Task directions - In the part of the material that opens with the line containing "right knee: (508, 1163, -17)" and closes with the line containing "right hip: (586, 1057, 2)", swap "knee" for "knee joint" and give those lines back with nothing else changed.

Dataset records -
•••

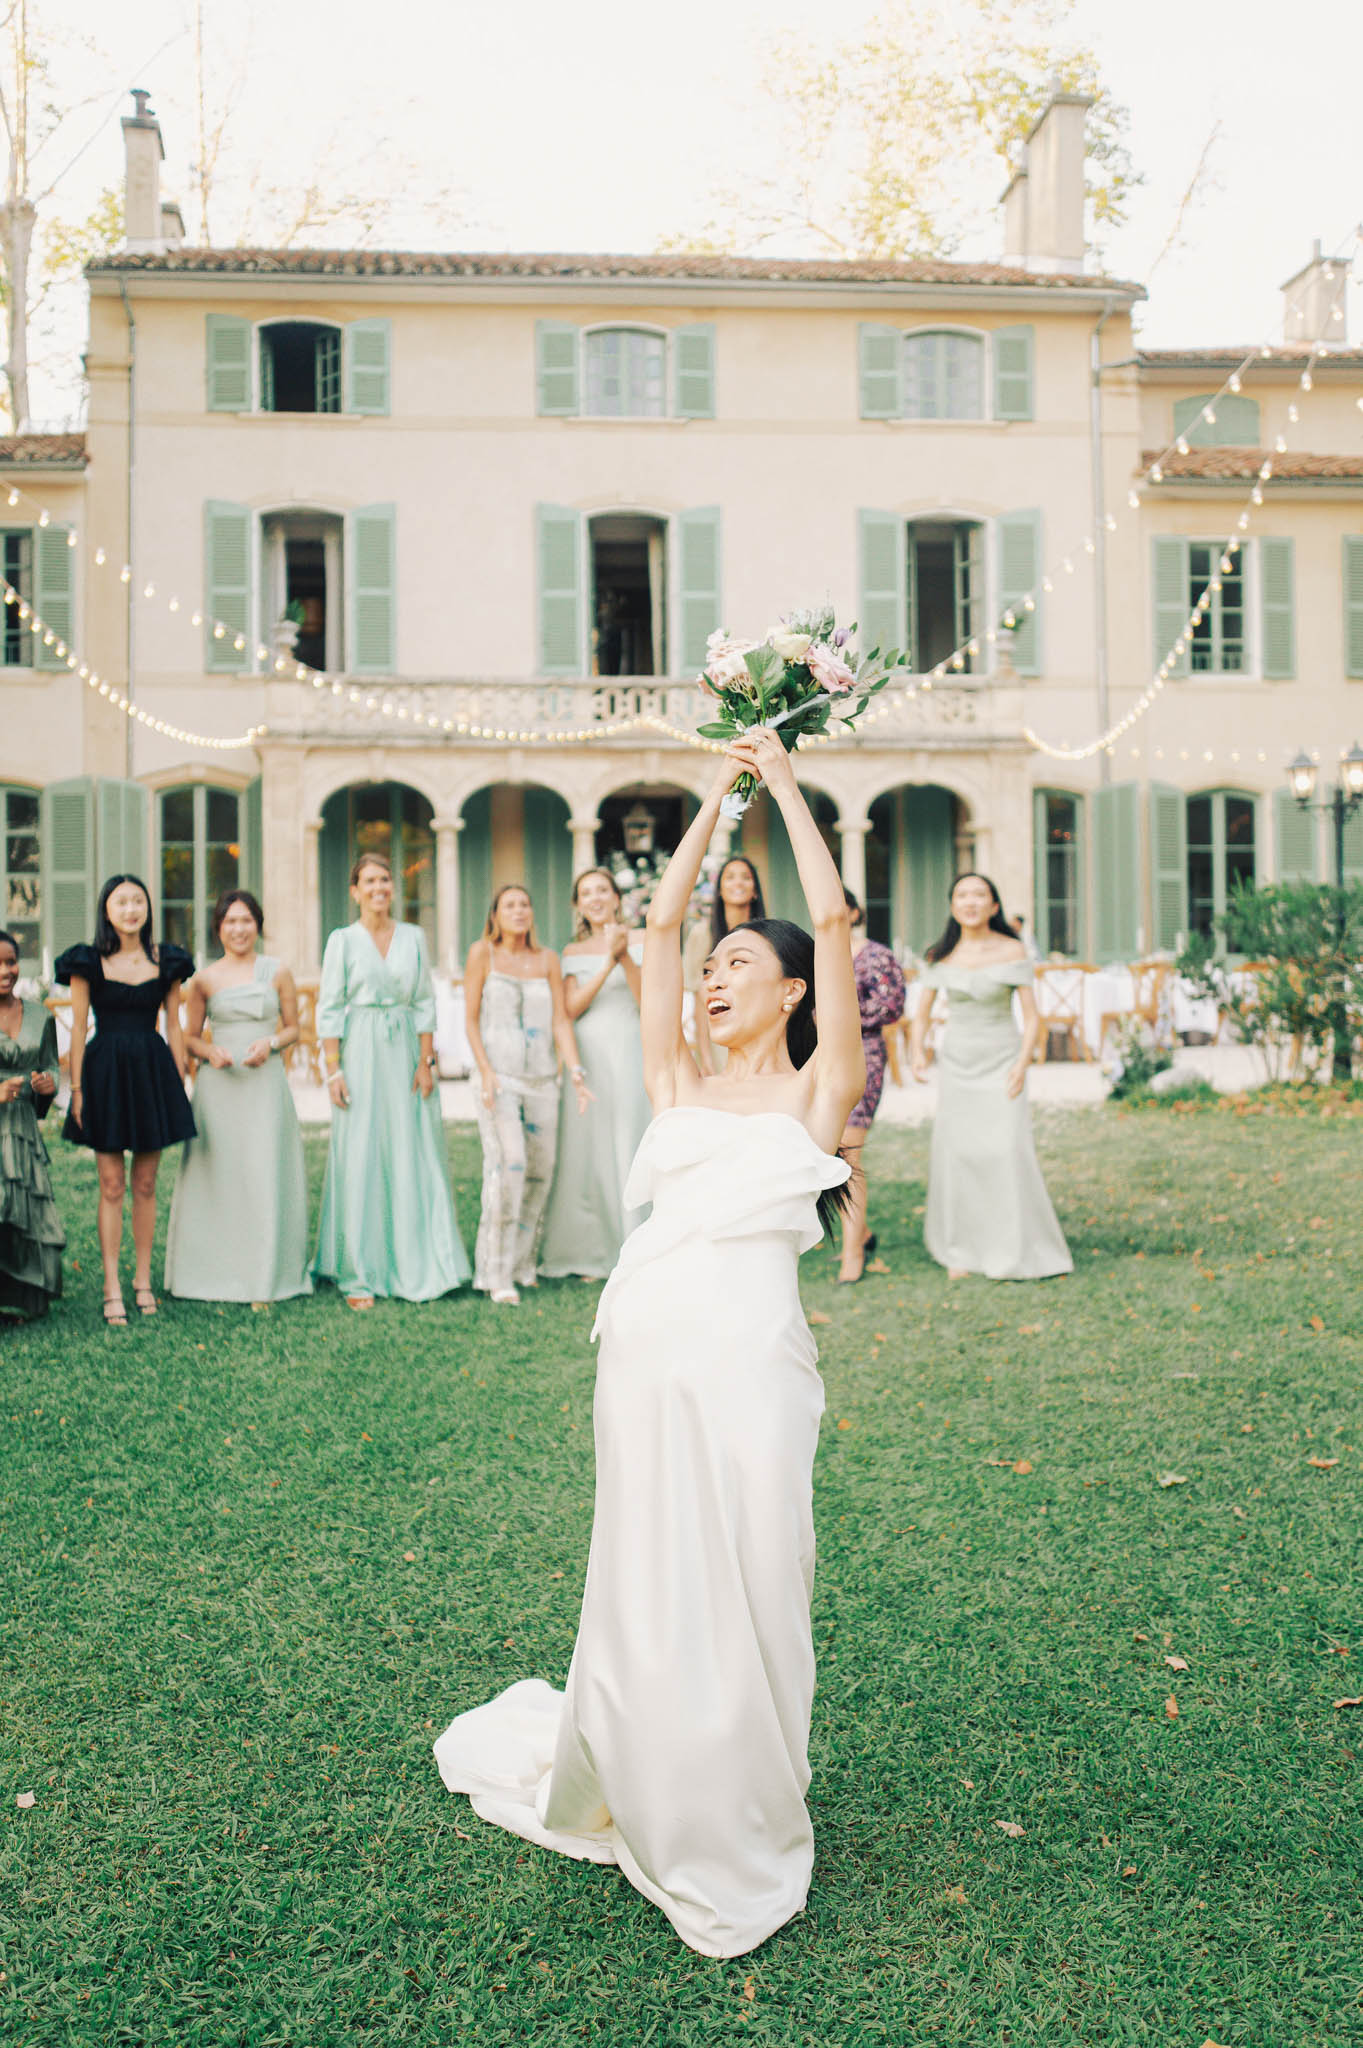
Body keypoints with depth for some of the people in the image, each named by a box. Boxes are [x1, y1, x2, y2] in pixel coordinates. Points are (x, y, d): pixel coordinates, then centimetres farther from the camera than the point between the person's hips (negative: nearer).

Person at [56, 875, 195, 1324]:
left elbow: (174, 1026, 8)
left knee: (145, 1185, 8)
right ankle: (112, 1288, 7)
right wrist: (76, 1089, -5)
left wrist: (180, 1084, 4)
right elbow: (78, 1028, -1)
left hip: (153, 1072, 2)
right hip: (106, 1072, -2)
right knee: (111, 1186, 1)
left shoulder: (165, 961, 5)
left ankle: (143, 1279, 19)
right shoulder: (88, 963, -1)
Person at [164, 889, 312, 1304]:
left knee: (265, 1173, -1)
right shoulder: (204, 979, 6)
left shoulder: (277, 973, 5)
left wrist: (270, 1043, -9)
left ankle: (266, 1274, 9)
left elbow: (293, 1027, 11)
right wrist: (211, 1052, -9)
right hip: (218, 1086, 1)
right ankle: (215, 1272, 11)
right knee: (216, 1173, 0)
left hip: (266, 1083, 0)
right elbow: (189, 1037, 11)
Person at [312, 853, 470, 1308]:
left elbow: (425, 1003, 9)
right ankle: (358, 1275, 4)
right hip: (360, 1054, -3)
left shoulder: (414, 937, 9)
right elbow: (329, 1010, -1)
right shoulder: (342, 940, 1)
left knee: (412, 1159, 3)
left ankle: (414, 1266, 14)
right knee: (359, 1161, -3)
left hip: (405, 1053, 3)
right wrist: (333, 1071, -8)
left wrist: (426, 1062, 1)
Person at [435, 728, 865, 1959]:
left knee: (748, 1589, 5)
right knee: (649, 1587, 11)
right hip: (645, 1349, 3)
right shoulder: (678, 1085, 15)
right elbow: (661, 921, 13)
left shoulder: (813, 1093, 5)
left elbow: (832, 919, -1)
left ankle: (740, 1841, 25)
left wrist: (786, 784, 4)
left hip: (748, 1359, -3)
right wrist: (716, 796, 15)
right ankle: (646, 1801, 35)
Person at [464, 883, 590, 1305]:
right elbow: (470, 1019, 0)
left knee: (540, 1169, 6)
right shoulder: (482, 953, 1)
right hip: (499, 1075, -4)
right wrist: (485, 1070, -11)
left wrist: (576, 1072, -5)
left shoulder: (547, 959, 8)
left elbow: (561, 1020, 5)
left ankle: (523, 1261, 24)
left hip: (542, 1078, 4)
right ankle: (497, 1274, -11)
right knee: (508, 1163, -17)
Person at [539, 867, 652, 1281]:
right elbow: (571, 1009, -2)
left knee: (630, 1149, -4)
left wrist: (624, 958, -17)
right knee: (586, 1150, 1)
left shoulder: (639, 943, 6)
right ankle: (592, 1254, 9)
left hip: (629, 1056, -2)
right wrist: (607, 964, -12)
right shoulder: (574, 952, 11)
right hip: (586, 1057, 2)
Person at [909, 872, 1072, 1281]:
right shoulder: (941, 956, 0)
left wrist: (1023, 1063, -18)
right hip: (957, 1065, 2)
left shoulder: (1011, 951, -6)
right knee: (955, 1154, 0)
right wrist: (917, 1052, -13)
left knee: (1006, 1150, -13)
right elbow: (921, 1014, 5)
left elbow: (1032, 1017, -4)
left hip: (1001, 1062, -2)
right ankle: (960, 1251, 15)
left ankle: (1013, 1252, -1)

•••

Answer section -
right knee joint: (508, 1163, -17)
Person at [539, 867, 652, 1281]:
right elbow: (571, 1009, -2)
left knee joint: (630, 1149, -4)
left wrist: (624, 958, -17)
right knee joint: (586, 1150, 1)
left shoulder: (639, 943, 6)
right ankle: (592, 1254, 9)
left hip: (629, 1056, -2)
right wrist: (607, 964, -12)
right shoulder: (574, 952, 11)
right hip: (586, 1057, 2)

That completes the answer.